Hint: KMnO₄ and OsO₄ both give CIS (syn) diols. To get TRANS, use a two-step sequence: (1) mCPBA forms an epoxide with retention of alkene geometry; (2) acidic aqueous workup (H₃O⁺) opens the epoxide with anti stereochemistry → trans diol.
Practice 3
Mechanism: Why doesn't HBr add to 1-butene with REARRANGEMENT to give 2-bromo-2-butene? (Hint: there's a 2° to 2° "shift" that wouldn't help.)
Hint: The initial cation from 1-butene + H⁺ is the 2° cation at C2 (CH₃-CH₂-CH⁺-CH₃, sec-butyl cation). A hydride shift from C3 to C2 would give... another 2° cation (just the mirror image). Carbocation rearrangements only occur if they go to a MORE stable cation. 2° → 2° gains nothing, so no rearrangement.
Practice 4
Synthesis design: How would you make pentanal from 1-pentyne? How would you make 2-pentanone from the same starting material?
Hint: Pentanal (anti-Markovnikov, aldehyde) → use disiamylborane then H₂O₂/NaOH. 2-pentanone (Markovnikov, methyl ketone) → use Hg²⁺/H₂O/H₂SO₄. Both work on the same alkyne; the choice of reagent system determines which carbonyl is formed.
Practice 5
Identify reactions by observation: A student adds reagent X to two different unknowns. With cyclohexene, a deep purple color fades to brown. With cyclohexane, no color change. What reagent is X? What is the product with cyclohexene? What does this tell you about the difference between alkenes and alkanes?
Hint: The purple-to-brown color change is the Baeyer test for unsaturation: cold dilute KMnO₄. Cyclohexene → cis-1,2-cyclohexanediol (with brown MnO₂ precipitate from reduction of Mn(VII) to Mn(IV)). Cyclohexane lacks π electrons, so it doesn't react.

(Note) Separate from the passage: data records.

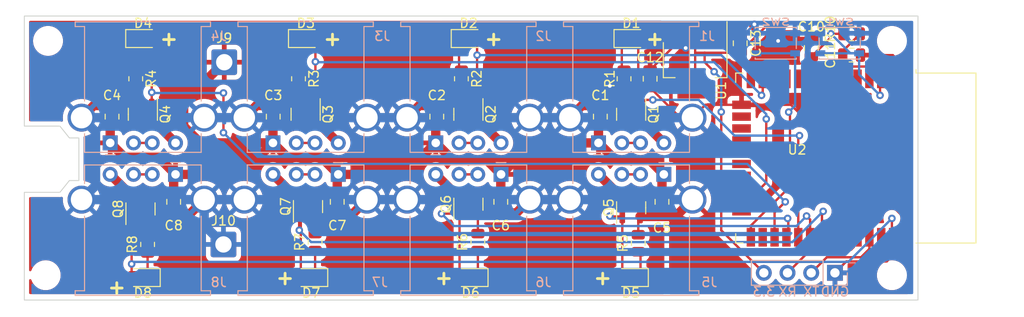
<source format=kicad_pcb>
(kicad_pcb (version 20211014) (generator pcbnew)

  (general
    (thickness 1.6)
  )

  (paper "A4")
  (layers
    (0 "F.Cu" signal)
    (31 "B.Cu" signal)
    (32 "B.Adhes" user "B.Adhesive")
    (33 "F.Adhes" user "F.Adhesive")
    (34 "B.Paste" user)
    (35 "F.Paste" user)
    (36 "B.SilkS" user "B.Silkscreen")
    (37 "F.SilkS" user "F.Silkscreen")
    (38 "B.Mask" user)
    (39 "F.Mask" user)
    (40 "Dwgs.User" user "User.Drawings")
    (41 "Cmts.User" user "User.Comments")
    (42 "Eco1.User" user "User.Eco1")
    (43 "Eco2.User" user "User.Eco2")
    (44 "Edge.Cuts" user)
    (45 "Margin" user)
    (46 "B.CrtYd" user "B.Courtyard")
    (47 "F.CrtYd" user "F.Courtyard")
    (48 "B.Fab" user)
    (49 "F.Fab" user)
    (50 "User.1" user)
    (51 "User.2" user)
    (52 "User.3" user)
    (53 "User.4" user)
    (54 "User.5" user)
    (55 "User.6" user)
    (56 "User.7" user)
    (57 "User.8" user)
    (58 "User.9" user)
  )

  (setup
    (stackup
      (layer "F.SilkS" (type "Top Silk Screen"))
      (layer "F.Paste" (type "Top Solder Paste"))
      (layer "F.Mask" (type "Top Solder Mask") (thickness 0.01))
      (layer "F.Cu" (type "copper") (thickness 0.035))
      (layer "dielectric 1" (type "core") (thickness 1.51) (material "FR4") (epsilon_r 4.5) (loss_tangent 0.02))
      (layer "B.Cu" (type "copper") (thickness 0.035))
      (layer "B.Mask" (type "Bottom Solder Mask") (thickness 0.01))
      (layer "B.Paste" (type "Bottom Solder Paste"))
      (layer "B.SilkS" (type "Bottom Silk Screen"))
      (copper_finish "None")
      (dielectric_constraints no)
    )
    (pad_to_mask_clearance 0)
    (pcbplotparams
      (layerselection 0x00010fc_ffffffff)
      (disableapertmacros false)
      (usegerberextensions false)
      (usegerberattributes true)
      (usegerberadvancedattributes true)
      (creategerberjobfile true)
      (svguseinch false)
      (svgprecision 6)
      (excludeedgelayer true)
      (plotframeref false)
      (viasonmask false)
      (mode 1)
      (useauxorigin false)
      (hpglpennumber 1)
      (hpglpenspeed 20)
      (hpglpendiameter 15.000000)
      (dxfpolygonmode true)
      (dxfimperialunits true)
      (dxfusepcbnewfont true)
      (psnegative false)
      (psa4output false)
      (plotreference true)
      (plotvalue true)
      (plotinvisibletext false)
      (sketchpadsonfab false)
      (subtractmaskfromsilk false)
      (outputformat 1)
      (mirror false)
      (drillshape 1)
      (scaleselection 1)
      (outputdirectory "")
    )
  )

  (net 0 "")
  (net 1 "GND")
  (net 2 "+5V")
  (net 3 "RESET")
  (net 4 "+3V3")
  (net 5 "Net-(J1-Pad4)")
  (net 6 "TX")
  (net 7 "RX")
  (net 8 "P1")
  (net 9 "Net-(SW2-Pad1)")
  (net 10 "unconnected-(U2-Pad4)")
  (net 11 "unconnected-(U2-Pad5)")
  (net 12 "unconnected-(U2-Pad6)")
  (net 13 "unconnected-(U2-Pad7)")
  (net 14 "unconnected-(U2-Pad10)")
  (net 15 "unconnected-(U2-Pad14)")
  (net 16 "unconnected-(U2-Pad16)")
  (net 17 "unconnected-(U2-Pad17)")
  (net 18 "unconnected-(U2-Pad18)")
  (net 19 "unconnected-(U2-Pad19)")
  (net 20 "unconnected-(U2-Pad20)")
  (net 21 "unconnected-(U2-Pad21)")
  (net 22 "unconnected-(U2-Pad22)")
  (net 23 "unconnected-(U2-Pad32)")
  (net 24 "SCL")
  (net 25 "SDA")
  (net 26 "Net-(J2-Pad4)")
  (net 27 "Net-(J3-Pad4)")
  (net 28 "Net-(J4-Pad4)")
  (net 29 "Net-(J5-Pad4)")
  (net 30 "Net-(J6-Pad4)")
  (net 31 "Net-(J7-Pad4)")
  (net 32 "Net-(J8-Pad4)")
  (net 33 "P5")
  (net 34 "P2")
  (net 35 "P6")
  (net 36 "P3")
  (net 37 "P7")
  (net 38 "P4")
  (net 39 "P8")
  (net 40 "Net-(J1-Pad2)")
  (net 41 "Net-(J2-Pad2)")
  (net 42 "Net-(J3-Pad2)")
  (net 43 "Net-(J4-Pad2)")
  (net 44 "Net-(J5-Pad2)")
  (net 45 "Net-(J6-Pad2)")
  (net 46 "Net-(J7-Pad2)")
  (net 47 "Net-(J8-Pad2)")
  (net 48 "unconnected-(U2-Pad8)")
  (net 49 "unconnected-(U2-Pad9)")
  (net 50 "unconnected-(U2-Pad11)")
  (net 51 "unconnected-(U2-Pad12)")
  (net 52 "unconnected-(U2-Pad24)")
  (net 53 "unconnected-(U2-Pad26)")
  (net 54 "Net-(D1-Pad1)")
  (net 55 "Net-(D2-Pad1)")
  (net 56 "Net-(D3-Pad1)")
  (net 57 "Net-(D4-Pad1)")
  (net 58 "Net-(D5-Pad1)")
  (net 59 "Net-(D6-Pad1)")
  (net 60 "Net-(D7-Pad1)")
  (net 61 "Net-(D8-Pad1)")

  (footprint "Package_TO_SOT_SMD:SOT-23" (layer "F.Cu") (at 135.381999 92.075 90))

  (footprint "Capacitor_SMD:C_0805_2012Metric" (layer "F.Cu") (at 138.684 91.44 90))

  (footprint "LED_SMD:LED_0805_2012Metric_Pad1.15x1.40mm_HandSolder" (layer "F.Cu") (at 117.963166 73.914))

  (footprint "Resistor_SMD:R_0805_2012Metric" (layer "F.Cu") (at 134.619999 78.232 -90))

  (footprint "LED_SMD:LED_0805_2012Metric_Pad1.15x1.40mm_HandSolder" (layer "F.Cu") (at 83.0805 73.914))

  (footprint "Package_TO_SOT_SMD:SOT-23" (layer "F.Cu") (at 100.499333 82.042 -90))

  (footprint "Package_TO_SOT_SMD:SOT-223-3_TabPin2" (layer "F.Cu") (at 142.24 76.2 -90))

  (footprint "Package_TO_SOT_SMD:SOT-23" (layer "F.Cu") (at 117.940666 91.694 90))

  (footprint "Resistor_SMD:R_0805_2012Metric" (layer "F.Cu") (at 82.296 78.232 -90))

  (footprint "MountingHole:MountingHole_2.2mm_M2" (layer "F.Cu") (at 163.322 99.314))

  (footprint "LED_SMD:LED_0805_2012Metric_Pad1.15x1.40mm_HandSolder" (layer "F.Cu") (at 118.185666 99.568 180))

  (footprint "Package_TO_SOT_SMD:SOT-23" (layer "F.Cu") (at 117.940666 82.042 -90))

  (footprint "Capacitor_SMD:C_0805_2012Metric" (layer "F.Cu") (at 154.686 74.93 -90))

  (footprint "Capacitor_SMD:C_0805_2012Metric" (layer "F.Cu") (at 121.412 91.44 90))

  (footprint "LED_SMD:LED_0805_2012Metric_Pad1.15x1.40mm_HandSolder" (layer "F.Cu") (at 135.404499 73.914))

  (footprint "Capacitor_SMD:C_0805_2012Metric" (layer "F.Cu") (at 86.36 91.44 90))

  (footprint "Connector_Wire:SolderWire-1sqmm_1x01_D1.4mm_OD2.7mm" (layer "F.Cu") (at 91.694 96.012))

  (footprint "Resistor_SMD:R_0805_2012Metric" (layer "F.Cu") (at 117.190666 78.232 -90))

  (footprint "LED_SMD:LED_0805_2012Metric_Pad1.15x1.40mm_HandSolder" (layer "F.Cu") (at 100.521833 73.914))

  (footprint "LED_SMD:LED_0805_2012Metric_Pad1.15x1.40mm_HandSolder" (layer "F.Cu") (at 101.007333 99.568 180))

  (footprint "RF_Module:ESP32-WROOM-32" (layer "F.Cu") (at 156.464 86.741 -90))

  (footprint "Connector_Wire:SolderWire-1sqmm_1x01_D1.4mm_OD2.7mm" (layer "F.Cu") (at 91.778666 76.454))

  (footprint "Capacitor_SMD:C_0805_2012Metric" (layer "F.Cu") (at 114.554 82.296 -90))

  (footprint "Resistor_SMD:R_0805_2012Metric" (layer "F.Cu") (at 159.004 73.406 180))

  (footprint "Capacitor_SMD:C_0805_2012Metric" (layer "F.Cu") (at 79.756 82.296 -90))

  (footprint "Resistor_SMD:R_0805_2012Metric" (layer "F.Cu") (at 118.956666 95.758 90))

  (footprint "Capacitor_SMD:C_0805_2012Metric" (layer "F.Cu") (at 159.004 75.692 180))

  (footprint "Capacitor_SMD:C_0805_2012Metric" (layer "F.Cu") (at 137.414 78.232 90))

  (footprint "Package_TO_SOT_SMD:SOT-23" (layer "F.Cu") (at 135.381999 82.042 -90))

  (footprint "MountingHole:MountingHole_2.2mm_M2" (layer "F.Cu") (at 72.644 99.314))

  (footprint "Package_TO_SOT_SMD:SOT-23" (layer "F.Cu") (at 83.058 82.042 -90))

  (footprint "MountingHole:MountingHole_2.2mm_M2" (layer "F.Cu") (at 163.322 74.168))

  (footprint "Package_TO_SOT_SMD:SOT-23" (layer "F.Cu") (at 82.804 92.202 90))

  (footprint "Capacitor_SMD:C_0805_2012Metric" (layer "F.Cu") (at 132.08 82.296 -90))

  (footprint "Capacitor_SMD:C_0805_2012Metric" (layer "F.Cu") (at 103.886 91.44 90))

  (footprint "LED_SMD:LED_0805_2012Metric_Pad1.15x1.40mm_HandSolder" (layer "F.Cu") (at 135.359499 99.568 180))

  (footprint "Resistor_SMD:R_0805_2012Metric" (layer "F.Cu") (at 99.737333 78.232 -90))

  (footprint "LED_SMD:LED_0805_2012Metric_Pad1.15x1.40mm_HandSolder" (layer "F.Cu") (at 83.058 99.568 180))

  (footprint "Package_TO_SOT_SMD:SOT-23" (layer "F.Cu") (at 100.753333 91.948 90))

  (footprint "Resistor_SMD:R_0805_2012Metric" (layer "F.Cu") (at 101.515333 95.758 90))

  (footprint "Capacitor_SMD:C_0805_2012Metric" (layer "F.Cu") (at 97.028 82.296 -90))

  (footprint "MountingHole:MountingHole_2.2mm_M2" (layer "F.Cu") (at 72.898 74.168))

  (footprint "Capacitor_SMD:C_0805_2012Metric" (layer "F.Cu") (at 147.066 74.422 -90))

  (footprint "Resistor_SMD:R_0805_2012Metric" (layer "F.Cu") (at 136.143999 95.885 90))

  (footprint "Resistor_SMD:R_0805_2012Metric" (layer "F.Cu") (at 83.566 96.012 90))

  (footprint "Connector_USB:USB_A_Stewart_SS-52100-001_Horizontal" (layer "B.Cu") (at 96.999332 85.116))

  (footprint "Button_Switch_SMD:SW_SPST_PTS810" (layer "B.Cu") (at 150.876 74.422))

  (footprint "Button_Switch_SMD:SW_SPST_PTS810" (layer "B.Cu") (at 157.734 74.422 180))

  (footprint "Connector_USB:USB_A_Stewart_SS-52100-001_Horizontal" (layer "B.Cu") (at 138.881999 88.493 180))

  (footprint "Connector_USB:USB_A_Stewart_SS-52100-001_Horizontal" (layer "B.Cu") (at 79.558 85.116))

  (footprint "Connector_USB:USB_A_Stewart_SS-52100-001_Horizontal" (layer "B.Cu") (at 131.881999 85.116))

  (footprint "Connector_PinHeader_2.54mm:PinHeader_1x04_P2.54mm_Vertical" (layer "B.Cu")
    (tedit 59FED5CC) (tstamp 5d0174ff-01bd-4421-9f37-be63c270d588)
    (at 157.216 99.06 90)
    (descr "Through hole straight pin header, 1x04, 2.54mm pitch, single row")
    (tags "Through hole pin header THT 1x04 2.54mm single row")
    (property "Sheetfile" "USB_power.kicad_sch")
    (property "Sheetname" "")
    (path "/09b0ef1a-c5cc-4a16-9d37-00f636c8e88f")
    (attr through_hole)
    (fp_text reference "program_port1" (at 0 2.33 90) (layer "B.SilkS") hide
      (effects (font (size 1 1) (thickness 0.15)) (justify mirror))
      (tstamp 0e905f54-8432-4c75-8dc7-9594cd432474)
    )
    (fp_text value "Conn_01x04_Male" (at 0 -9.95 90) (layer "B.Fab") hide
      (effects (font (size 1 1) (thickness 0.15)) (justify mirror))
      (tstamp 8b6f4e4f-04e8-4e95-a386-822f7131ed42)
    )
    (fp_text user "${REFERENCE}" (at 0 -3.81) (layer "B.Fab")
      (effects (font (size 1 1) (thickness 0.15)) (justify mirror))
      (tstamp 9ccba293-efa9-415b-b330-d0964d3e2d92)
    )
    (fp_line (start -1.33 -1.27) (end 1.33 -1.27) (layer "B.SilkS") (width 0.12) (tstamp 35d7a780-7bb2-426d-8f32-7b052b55caff))
    (fp_line (start -1.33 -8.95) (end 1.33 -8.95) (layer "B.SilkS") (width 0.12) (tstamp 42792c55-2c41-41ce-9ee0-ab8c1348be12))
    (fp_line (start -1.33 -1.27) (end -1.33 -8.95) (layer "B.SilkS") (width 0.12) (tstamp 4b4b860a-4030-4448-9b3d-884de847f992))
    (fp_line (start 1.33 -1.27) (end 1.33 -8.95) (layer "B.SilkS") (width 0.12) (tstamp 512d5462-4c43-45e1-9690-1639a4d1ee24))
    (fp_line (start -1.33 1.33) (end 0 1.33) (layer "B.SilkS") (width 0.12) (tstamp 78cc00d7-3481-4932-8e7d-3c3e4f853b32))
    (fp_line (start -1.33 0) (end -1.33 1.33) (layer "B.SilkS") (width 0.12) (tstamp c411799a-2ad9-48c0-9ad9-10d9af0000ea))
    (fp_line (start 1.8 1.8) (end -1.8 1.8) (layer "B.CrtYd") (width 0.05) (tstamp 11cb8316-2a56-42b9-b1ff-eb40fae1c3da))
    (fp_line (start 1.8 -9.4) (end 1.8 1.8) (layer "B.CrtYd") (width 0.05) (tstamp 6553178d-54c6-466f-b777-08582a53cd76))
    (fp_line (start -1.8 1.8) (end -1.8 -9.4) (layer "B.CrtYd") (width 0.05) (tstamp 84de2a8d-0fa6-43c9-ae94-a5ab003a4daf))
    (fp_line (start -1.8 -9.4) (end 1.8 -9.4) (layer "B.CrtYd") (width 0.05) (tstamp f45695f4-8b78-4762-b956-58efd4672671))
    (fp_line (start -0.635 1.27) (end 1.27 1.27) (layer "B.Fab") (width 0.1) (tstamp 27053139-bf29-403c-a588-0c2521ecb80c))
    (fp_line (start -1.27 -8.89) (end -1.27 0.635) (layer "B.Fab") (width 0.1) (tstamp 74d7d68a-f645-4ed5-b47c-f12c7e57f721))
    (fp_line (start -1.27 0.635) (end -0.635 1.27) (layer "B.Fab") (width 0.1) (tstamp a4574e2f-d787-497b-bb3a-6128bcee59da))
    (fp_line (start 1.27 -8.89) (end -1.27 -8.89) (layer "B.Fab") (width 0.1) (tstamp a9856e84-fe0b-439e-aa69-727582f28bd7))
    (fp_line (start 1.27 1.27) (end 1.27 -8.89) (layer "B.Fab") (width 0.1) (tstamp e8efeca2-7765-4a75-9686-7f2efcd54616))
    (pad "1" thru_hole rect (at 0 0 90) (size 1.7 1.7) (drill 1) (layers *.Cu *.Mask)
      (net 1 "GND") (pinfunction "Pin_1") (pintype "passive") (tstamp aa2e9265-5654-4119-a710-cc1293bbb18d))
    (pad "2" thru_hole oval (at 0 -2.54 90) (size 1.7 1.7) (drill 1) (layers *.Cu *.Mask)
      (net 6 "TX") (pinfunction "Pin_2") (pintype "passive") (tstamp e1f42b5b-4dbf-4200-bb32-b49023352b1b))
    (pad "3" thru_hole oval (at 0 -5.08 90) (size 1.7 1.7) (drill 1) (layers *.Cu *.Mask)
      (net 7 "RX") (pinfunction "Pin_3") (pintype "passive") (tstamp ff4c559a-2712-4e91-87e2-5e5ca91577aa))
    (pad "4" thru_hole oval (at 0 -7.62 90) (size 1.7 1.7) (drill 1) (layers *.Cu *
... [640130 chars truncated]
</source>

This is a key qualitative test for unsaturation, alongside Br₂ decolorization.
Practice 6
Stereochemistry challenge: Cyclohexene reacts with Br₂ to give racemic trans-1,2-dibromocyclohexane. WHY racemic? (Two stereocenters, one product — but what about (R,R) vs (S,S)?)

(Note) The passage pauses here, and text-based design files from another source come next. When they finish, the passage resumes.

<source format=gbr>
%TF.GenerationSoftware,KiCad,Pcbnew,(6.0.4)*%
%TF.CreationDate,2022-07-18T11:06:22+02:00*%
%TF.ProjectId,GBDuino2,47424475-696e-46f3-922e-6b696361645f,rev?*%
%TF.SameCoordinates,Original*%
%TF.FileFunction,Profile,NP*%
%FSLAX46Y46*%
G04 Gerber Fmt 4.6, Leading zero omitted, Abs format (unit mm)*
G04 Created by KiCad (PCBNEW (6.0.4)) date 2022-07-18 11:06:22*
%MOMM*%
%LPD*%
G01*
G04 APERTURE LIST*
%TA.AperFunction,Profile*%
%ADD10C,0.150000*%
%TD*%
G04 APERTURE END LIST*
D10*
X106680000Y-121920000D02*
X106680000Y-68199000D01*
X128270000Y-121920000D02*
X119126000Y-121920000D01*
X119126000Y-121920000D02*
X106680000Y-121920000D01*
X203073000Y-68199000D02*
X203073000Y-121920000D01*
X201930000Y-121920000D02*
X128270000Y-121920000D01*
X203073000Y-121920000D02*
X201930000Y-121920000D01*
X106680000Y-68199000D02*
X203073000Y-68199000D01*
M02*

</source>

Hint: The bromonium ion can form on either face of the planar alkene with equal probability. If it forms on the top face, Br⁻ attacks from below → one enantiomer (e.g., R,R). If it forms on the bottom face, Br⁻ attacks from above → the other enantiomer (S,S). Equal populations of both = racemic mixture of the trans diastereomer. The (R,S) meso form is NOT trans — it would be cis, which doesn't form here.